二人の短いやり取りに何を感じたか、急加速するアンデッド。
そして、高位聖術士の杖から放たれた鮮烈な白光が辺りを埋め尽くした時点で、戦いは終わっていた。
「アンデッド殲滅聖術『ホーリーライト』。ド新人でも使える聖術士の基本スキルだが、極めればアンデッドがただの的に成り下がる代物だ。年代物の装備ごと消滅させるのが玉に瑕だがな」
レナートさんの言う通り、瘴気によって淀んでいた広間の空気は、ガーネットさんの聖術で霧散し、清浄な気で満ちている。

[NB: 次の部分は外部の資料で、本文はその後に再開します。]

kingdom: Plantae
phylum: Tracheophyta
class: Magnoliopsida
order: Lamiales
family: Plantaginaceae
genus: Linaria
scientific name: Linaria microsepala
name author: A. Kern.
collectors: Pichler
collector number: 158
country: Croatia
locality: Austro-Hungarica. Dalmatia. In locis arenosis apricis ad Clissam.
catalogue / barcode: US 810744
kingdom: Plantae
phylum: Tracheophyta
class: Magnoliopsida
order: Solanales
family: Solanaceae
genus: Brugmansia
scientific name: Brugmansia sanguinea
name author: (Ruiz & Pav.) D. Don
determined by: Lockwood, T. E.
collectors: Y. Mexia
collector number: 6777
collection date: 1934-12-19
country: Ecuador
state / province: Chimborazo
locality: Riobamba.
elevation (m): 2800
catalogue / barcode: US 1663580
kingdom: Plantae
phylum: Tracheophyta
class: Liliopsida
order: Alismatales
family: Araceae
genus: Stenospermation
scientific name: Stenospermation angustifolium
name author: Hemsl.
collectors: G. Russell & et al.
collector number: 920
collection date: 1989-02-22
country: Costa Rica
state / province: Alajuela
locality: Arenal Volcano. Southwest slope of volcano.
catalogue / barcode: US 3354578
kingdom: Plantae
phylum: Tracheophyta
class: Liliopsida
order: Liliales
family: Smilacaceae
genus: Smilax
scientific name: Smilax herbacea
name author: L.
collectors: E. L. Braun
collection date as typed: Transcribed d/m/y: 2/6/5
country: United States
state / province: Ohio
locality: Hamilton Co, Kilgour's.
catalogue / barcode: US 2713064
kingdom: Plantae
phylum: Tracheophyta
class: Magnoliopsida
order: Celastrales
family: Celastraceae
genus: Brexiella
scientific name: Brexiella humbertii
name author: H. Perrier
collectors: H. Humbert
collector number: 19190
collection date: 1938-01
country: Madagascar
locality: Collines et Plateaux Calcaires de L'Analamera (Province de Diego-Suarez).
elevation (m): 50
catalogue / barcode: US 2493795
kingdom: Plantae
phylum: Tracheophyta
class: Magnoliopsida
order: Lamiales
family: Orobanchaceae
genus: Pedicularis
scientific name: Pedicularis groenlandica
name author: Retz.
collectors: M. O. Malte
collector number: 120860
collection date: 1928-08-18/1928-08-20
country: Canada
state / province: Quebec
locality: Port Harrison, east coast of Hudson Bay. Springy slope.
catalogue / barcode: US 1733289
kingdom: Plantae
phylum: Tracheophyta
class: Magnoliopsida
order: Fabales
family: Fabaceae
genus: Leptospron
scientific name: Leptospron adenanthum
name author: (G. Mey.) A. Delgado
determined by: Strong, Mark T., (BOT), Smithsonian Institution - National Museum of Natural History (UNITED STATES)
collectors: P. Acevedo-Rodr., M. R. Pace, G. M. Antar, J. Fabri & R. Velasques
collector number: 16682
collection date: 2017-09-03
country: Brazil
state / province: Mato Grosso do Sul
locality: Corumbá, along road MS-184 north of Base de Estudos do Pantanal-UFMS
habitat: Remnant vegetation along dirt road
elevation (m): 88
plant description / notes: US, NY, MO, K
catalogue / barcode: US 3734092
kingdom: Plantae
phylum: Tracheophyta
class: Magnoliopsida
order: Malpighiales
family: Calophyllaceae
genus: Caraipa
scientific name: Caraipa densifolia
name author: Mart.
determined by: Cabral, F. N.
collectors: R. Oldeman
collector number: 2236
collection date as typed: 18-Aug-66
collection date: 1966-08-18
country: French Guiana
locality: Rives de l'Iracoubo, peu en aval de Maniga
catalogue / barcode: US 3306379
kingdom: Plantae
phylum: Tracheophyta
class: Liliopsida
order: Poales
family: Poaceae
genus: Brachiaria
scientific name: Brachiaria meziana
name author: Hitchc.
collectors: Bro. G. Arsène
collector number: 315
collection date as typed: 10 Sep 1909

俺達に襲い掛かろうとしていたアンデッドも影も形もなく、重厚そうな全身鎧も長剣ごと跡形もなくなっていた。
「これが、聖術士の力……」
「さっき言ったことは取り消しだ」
そう言って、俺の肩を叩くレナートさん。
「ガーネットの聖術があれば大抵の危機を切り抜けられるが、こういうイレギュラーなアンデッドがまた出ないとも限らん。正直、王都にこびりついてる怨念の深さを見誤っていた。特に、ガーネットの射程外、意識外からの攻撃は洒落にならん」
「つまり、聖術を使う間もない奇襲や遠距離攻撃から、俺達がガーネットさんを守らないといけないわけですね」
「そういうこった。瘴気のせいで感知しづらいが、案内役でもあるガーネットの護衛が俺達三人の役目だ。最悪、ガーネットの盾になるつもりで警戒しろよ」
「……気を付けます」
俺の返事に頷いたレナートさんが、広間のドアを開く。
その後をリーナ、ガーネットさん、俺の順番で通り、再び廊下に戻る。
贅沢にも左側は一面ガラス張りになっていて、毒々しい王都の空が良く見える。
その中に、見覚えのある鐘楼がそびえ立っている。
中央教会まで、その距離は確実に縮まっていた。